The FBI and Justice Department reportedly debate charging some Capitol rioters
Federal law enforcement officials are privately considering whether they should not charge some of the rioters who stormed the U.S. Capitol this month, according to a report from the Washington Post on Saturday.
No decisions have been reached in the early-stage discussions about whether to back away from charging some members of Trump’s mob who stormed the Capitol on Jan. 6, multiple people familiar with the discussions told the Post.
But concerns over the work ahead of investigators and prosecutors, has reportedly come into play as far as laying out the practicality of advancing charges against all of those involved in a riot that could have involved as many as 800 people according to rough estimates from the Post’s sources.
While Justice Department officials have pledged to identify and arrest those who stormed the Capitol, there are ongoing deliberations about whether or not to charge all of them, sources told the Post.
The debate comes as the credibility of the Justice Department and the FBI continues to crumble under decided failures in security and intelligence before the deadly siege on the nation’s citadel of democracy.
Additionally, given that the Jan. 6 riot involved a great number of white supremacists, the considerations not to charge, raise concerns over a justice system that has been marred by a long legacy of treating Black people unequally and that had sparked a fresh wave in racial justice movements last summer.

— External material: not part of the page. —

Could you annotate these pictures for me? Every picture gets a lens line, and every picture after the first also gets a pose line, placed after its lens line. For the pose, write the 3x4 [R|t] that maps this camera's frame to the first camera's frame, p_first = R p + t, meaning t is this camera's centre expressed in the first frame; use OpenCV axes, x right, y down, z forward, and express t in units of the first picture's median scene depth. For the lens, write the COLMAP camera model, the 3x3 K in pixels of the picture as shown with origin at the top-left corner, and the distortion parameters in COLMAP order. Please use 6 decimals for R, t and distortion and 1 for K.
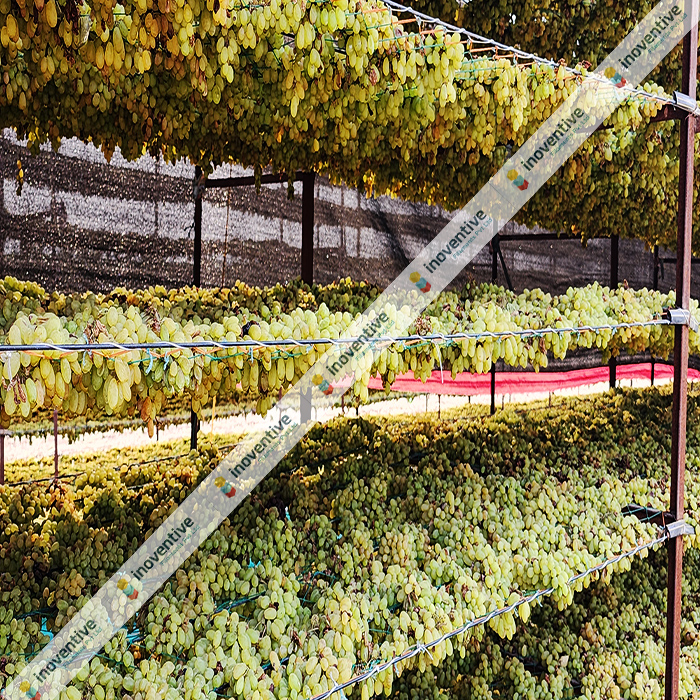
lens RADIAL K [[724.8, 0, 351.5], [0, 724.8, 380.4], [0, 0, 1]] dist [0.023175, -0.026273]
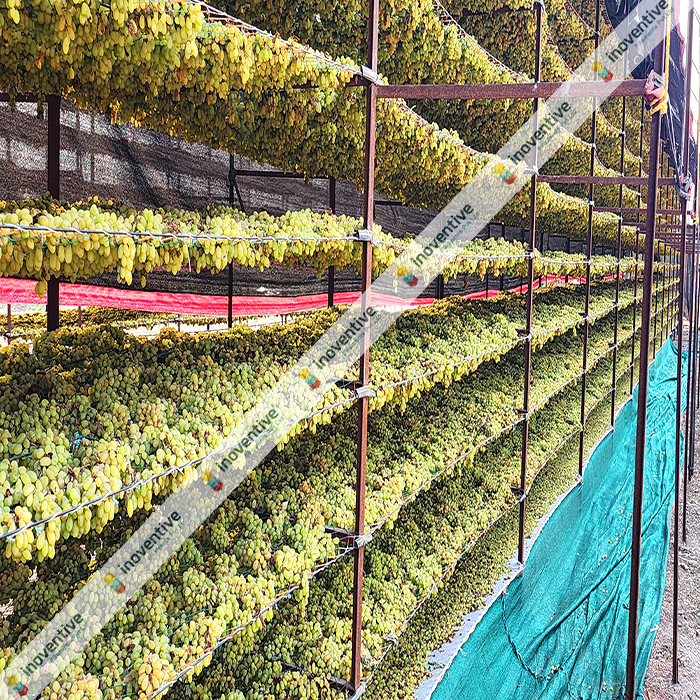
lens RADIAL K [[703.4, 0, 336.1], [0, 703.4, 328.8], [0, 0, 1]] dist [0.136788, -0.325321]
pose [[0.942803, -0.006907, 0.333278, -0.038349], [-0.000203, 0.999773, 0.021295, 0.056623], [-0.333350, -0.020145, 0.942588, -0.217641]]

While some federal officials have privately suggested those who have only been tied to unlawful entry of the Capitol should not be charged, others have argued the importance of sending a strong message to discourage similar conduct in the future, people familiar with the discussions told the Post.
DOJ spokesman Marc Raimondi told the Post in an email that “there is absolute resolve from the Department of Justice to hold all who intentionally engaged in criminal acts at the Capitol accountable.”
“We remain confident that the U.S. District Court for Washington, DC can appropriately handle the docket related to any resulting charges,” the spokesman said.
The insight into the DOJ’s internal discussions also follows efforts by White House press secretary Jen Psaki to lay out plans for how the Biden administration would counter “domestic violent extremism” in the wake of the Capitol siege.
The Justice Department has already charged more than 135 individuals with committing crimes in or around the Capitol building, with many more charges anticipated in the coming weeks.